This episode is another strong effort directed by Weis. After Starsky and Hutch see a well-respected superior officer with a known gangster boss, they don't know what think. It does not seem feasible that this police captain, with his stellar reputation, should be on the take, but they can't think of many other reasons to explain what they saw. Although they try to give the cop the benefit of the doubt, their suspicions continue to heighten when he asks Dobey to assign them to his unit. Starsky and Hutch end up in some tight and tense situations that smell like set-ups to get rid of them. Does the captain know what they have seen, and what they suspect?

We are just as clueless as Starsky and Hutch in this episode, and we are going along with them as they try to figure out what is really going on. In the end, they face a moral dilemma and make the opposite choice made by their superior. But the ending is rather ambiguous, and Starsky and Hutch are faced with the realization that maybe there was no clear-cut, right-or-wrong answer for this one.

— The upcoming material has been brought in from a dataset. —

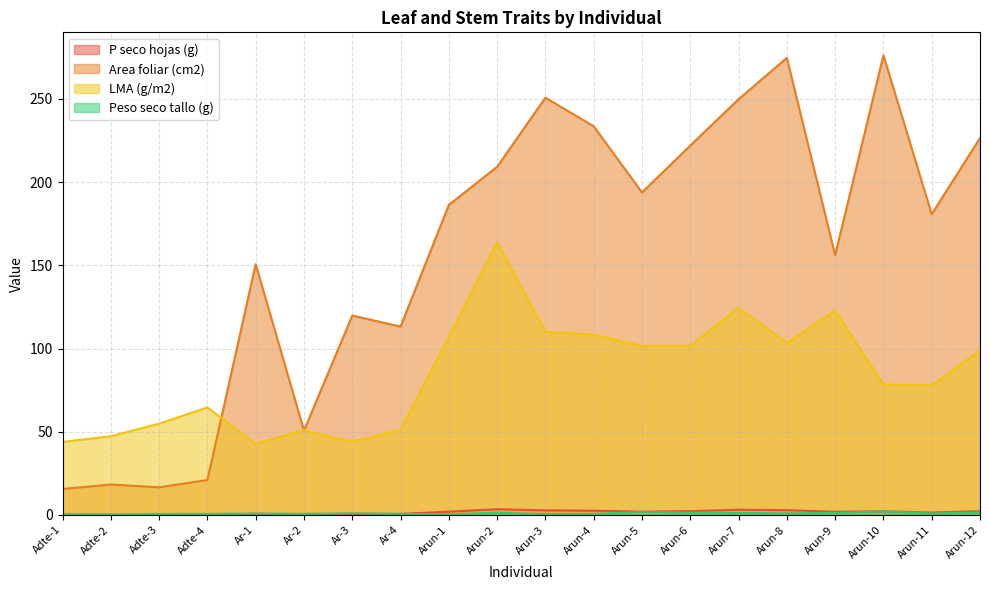

How many values in the LMA (g/m2) series exceed 98?

10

I thought this was nicely written and nicely put together. It wasn't clear to me that the gangster was getting much for all he was giving up, so I couldn't quite get his motivation, but the rest of the story held together pretty well. The comparison was made between what the captain was doing for the gangster as being very much the same as what Starsky and Hutch did for their snitches and low-level crooks in order to get information, but curiously, that point does not get as much attention as might have been expected.

I would like to know who choreographed the opening sequence when Starsky and Hutch are spying on the captain behind the kitchen door, during his meeting with the crook in the restaurant. That sequence was surely put together for a reason, and I hope the reason was a good one, and not a gimmick. It's an effective scene in my eyes and should not be taken lightly. It's another example to me of things that only PMG and DS could do and make work, and for which they should get enormous credit. I hope that was the point. That's all I have to say.